Against this, she argues for the possibility of a feminist theory of the public
sphere critically sensitive to the 'political-economic' conditions in and through
which it is shaped.
All in all, Crossley and Roberts have pulled together a collection which,
in a sense, does exactly what it says on the tin. That is to say, the collection
is 'After Habermas' in the sense that it "extends the Habermasian project by
way of an engagement with Habermas" and by the way it engages "other theories
and frameworks which afford us different ways of problematizing and exploring
the public sphere." However, as I indicated earlier, the collection never
departs radically from Habermas, instead tending to supplement his work through
a broadly sympathetic critique. In a way, we should not be surprised by this,
and this collection only further reinforces the extent of Habermas's influence
in the English-speaking academic world of public sphere theory. If we assume
that trying to think and critically interrogate the concept of the public sphere
means we have to stand in Habermas's shadow, then Crossley and Roberts' 'dialogue'
with Habermas can be judged an interesting and useful addition to the literature,
and it is on those terms that the book should be judged. After all, the collection
is not called 'Forget Habermas: Perspectives on the Public Sphere that have
absolutely nothing to do with Habermasian theory'. I have to say, though, I'd
be more excited at the prospect of reviewing such a collection...
Notes
1. See, for example, C. Calhoun (ed.), 'Habermas and the Public
Sphere' (London, 1992).
2. N. Crossley & J.M. Roberts (eds), 'After Habermas:
New Perspectives on the Public Sphere'
(Oxford, 2006), p.1.
3. Ibid.
4. The importance of emphasising the 'Frankfurt School' lineage in
analysing the usefulness of Habermas's thinking is something that is often lost
in contemporary debates and critical commentary on his work. This is particularly
the case within the political studies (or in English-speaking 'political theory')

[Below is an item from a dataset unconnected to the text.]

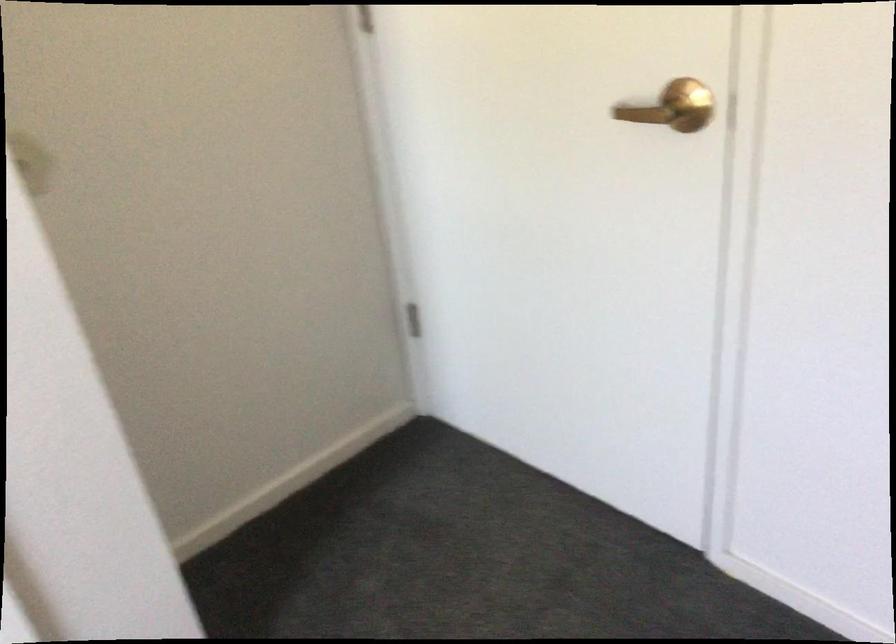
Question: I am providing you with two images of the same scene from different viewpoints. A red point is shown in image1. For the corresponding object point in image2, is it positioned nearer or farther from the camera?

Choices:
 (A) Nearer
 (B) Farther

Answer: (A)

where Habermas tends to be mobilized as a 'liberal', a thinker (comparable to
John Rawls or Ronald Dworkin, for example) who seeks to answer the question of
what justice demands in a modern, pluralistic, liberal society. While this kind
of critical commentary is undoubtedly important, and while Habermas's recent
work in political and legal theory clearly merits such commentary and exposition,
it is also crucial that we do not lose sight of the fact that Habermas's particular
brand of critical theory is still intuitively guided by a clear notion of ideology
critique, and by a clear conception of the ideological that can be tracked back
to the Frankfurt School. I develop this point further in Robert Porter,
'Ideology: Contemporary Social, Political and Cultural Theory' (Cardiff,
2006).
5. N. Crossley & J.M. Roberts (eds), 'After Habermas: New
Perspectives on the Public Sphere' (Oxford, 2006), p. 154.